5 out of 27 Florida residents received a contact request
Of the 27 Florida residents who tested positive for Covid-19, five told CNN they had received a call from a health official asking for their contacts.
Among the 27 cases, the earliest diagnosis was in February, and the most recent last week.
Riveras contracted Covid in early March, when contact trackers were under much less pressure than they are now. Shaila Rivera said a Miami-Dade County Department of Health official called and asked questions about her illnesses, but did not ask about their contacts.
“We were surprised,” said Rivera, a pediatric nurse. “The whole conversation lasted less than a minute. There was no question as to who you had contact with? Did you go to work? None of that.”
Eleven others out of 27 said they, like Riveras, received calls from a Florida health official but were not asked for their contacts.
David Pugh, who lives in Broward County, said he received such a call.
“I don’t know we can count on the state to do a thorough job.

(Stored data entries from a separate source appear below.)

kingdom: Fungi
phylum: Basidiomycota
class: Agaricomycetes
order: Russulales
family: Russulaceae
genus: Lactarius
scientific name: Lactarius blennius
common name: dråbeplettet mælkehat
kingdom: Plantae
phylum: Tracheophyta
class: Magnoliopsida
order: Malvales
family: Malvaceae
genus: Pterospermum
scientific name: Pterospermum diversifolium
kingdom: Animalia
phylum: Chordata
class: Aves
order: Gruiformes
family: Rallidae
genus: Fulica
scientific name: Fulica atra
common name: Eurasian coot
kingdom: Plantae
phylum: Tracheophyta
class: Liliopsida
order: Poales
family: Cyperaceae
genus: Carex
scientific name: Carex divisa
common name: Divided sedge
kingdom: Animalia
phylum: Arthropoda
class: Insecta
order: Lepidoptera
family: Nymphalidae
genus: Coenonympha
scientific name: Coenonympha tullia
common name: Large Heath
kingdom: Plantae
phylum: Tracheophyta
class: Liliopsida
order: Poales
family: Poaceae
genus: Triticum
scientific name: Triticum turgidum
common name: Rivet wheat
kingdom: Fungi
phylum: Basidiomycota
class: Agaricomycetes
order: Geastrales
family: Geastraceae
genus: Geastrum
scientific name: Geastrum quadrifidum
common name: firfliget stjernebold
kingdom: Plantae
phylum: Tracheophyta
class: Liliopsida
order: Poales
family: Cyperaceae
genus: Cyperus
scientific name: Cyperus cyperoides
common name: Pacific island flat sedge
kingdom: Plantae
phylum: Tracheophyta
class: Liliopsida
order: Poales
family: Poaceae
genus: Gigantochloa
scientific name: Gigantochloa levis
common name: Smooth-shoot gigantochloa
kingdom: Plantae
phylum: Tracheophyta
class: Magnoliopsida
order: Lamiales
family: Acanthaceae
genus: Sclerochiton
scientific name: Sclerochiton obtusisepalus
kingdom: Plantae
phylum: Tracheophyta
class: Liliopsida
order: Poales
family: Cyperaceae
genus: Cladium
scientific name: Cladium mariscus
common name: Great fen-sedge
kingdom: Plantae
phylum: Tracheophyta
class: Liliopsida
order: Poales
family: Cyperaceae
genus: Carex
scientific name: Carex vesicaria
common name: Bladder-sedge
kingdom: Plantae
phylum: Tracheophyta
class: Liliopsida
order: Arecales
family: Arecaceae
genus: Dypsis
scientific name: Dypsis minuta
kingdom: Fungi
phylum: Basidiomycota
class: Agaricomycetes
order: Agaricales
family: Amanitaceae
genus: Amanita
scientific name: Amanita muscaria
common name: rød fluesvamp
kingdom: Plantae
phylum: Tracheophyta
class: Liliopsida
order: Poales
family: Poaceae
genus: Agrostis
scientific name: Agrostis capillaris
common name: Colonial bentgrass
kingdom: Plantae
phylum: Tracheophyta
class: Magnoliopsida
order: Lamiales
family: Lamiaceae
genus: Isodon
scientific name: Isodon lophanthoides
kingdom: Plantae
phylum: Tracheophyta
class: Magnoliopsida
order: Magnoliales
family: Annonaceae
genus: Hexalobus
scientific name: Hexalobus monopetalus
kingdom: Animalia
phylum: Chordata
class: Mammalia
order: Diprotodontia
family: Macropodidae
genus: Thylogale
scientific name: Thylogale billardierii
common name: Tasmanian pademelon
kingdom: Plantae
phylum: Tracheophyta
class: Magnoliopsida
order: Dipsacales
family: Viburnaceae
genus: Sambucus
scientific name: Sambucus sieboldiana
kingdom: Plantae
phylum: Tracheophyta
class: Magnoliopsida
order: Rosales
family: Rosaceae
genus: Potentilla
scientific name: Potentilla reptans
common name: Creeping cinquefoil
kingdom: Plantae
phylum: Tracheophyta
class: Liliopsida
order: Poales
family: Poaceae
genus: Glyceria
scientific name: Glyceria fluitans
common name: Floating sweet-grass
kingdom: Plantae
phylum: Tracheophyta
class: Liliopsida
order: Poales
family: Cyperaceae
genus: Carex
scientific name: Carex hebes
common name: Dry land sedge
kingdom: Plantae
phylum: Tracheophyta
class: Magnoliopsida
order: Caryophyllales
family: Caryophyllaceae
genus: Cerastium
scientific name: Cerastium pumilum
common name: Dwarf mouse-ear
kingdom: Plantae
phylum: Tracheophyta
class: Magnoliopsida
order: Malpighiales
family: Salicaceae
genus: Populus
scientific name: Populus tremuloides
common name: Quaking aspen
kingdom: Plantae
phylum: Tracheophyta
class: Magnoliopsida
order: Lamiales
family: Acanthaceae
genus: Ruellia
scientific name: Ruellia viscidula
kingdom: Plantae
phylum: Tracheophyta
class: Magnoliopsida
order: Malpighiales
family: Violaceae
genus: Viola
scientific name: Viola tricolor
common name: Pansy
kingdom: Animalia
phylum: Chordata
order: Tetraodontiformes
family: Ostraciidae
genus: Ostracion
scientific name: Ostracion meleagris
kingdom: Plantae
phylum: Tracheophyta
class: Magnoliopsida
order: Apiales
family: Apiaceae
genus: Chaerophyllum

I think there are obviously flaws in the system,” he said.
Doubts about the usefulness of looking for contacts
The contact search has been conducted since the first case in the U.S. more than five months ago, and there are several reasons why it has failed to contain the epidemic.
“How do you establish a contact search if someone has no symptoms?” Fauci said in an interview with CNN. “The standard, classic paradigm of identification, isolation, contact search doesn’t work no matter how good you are because you don’t know who you’re looking for.”
He also said some people are reluctant to talk to government officials.
“The dots aren’t connected because a lot of things are done over the phone,” Fauci said. “Fifty percent of the people because you come from power don’t even want to talk to you.”
In addition to these problems, some experts doubt the usefulness of seeking contacts in areas such as Florida where cases occur.
Epidemiologist Michael Osterholm has called on Florida leaders to focus on other strategies, such as finding where the virus is spreading.
With thousands of new cases a day in Florida, Osterholm doubted that seeking contacts would have much effect.
“If Florida could return less than 50 to 100 cases a day, seeking contact could be helpful. But for now, it probably won’t have a measurable impact,” he said. “It’s like trying to put out a forest fire with one fire truck. It just won’t make a dent.”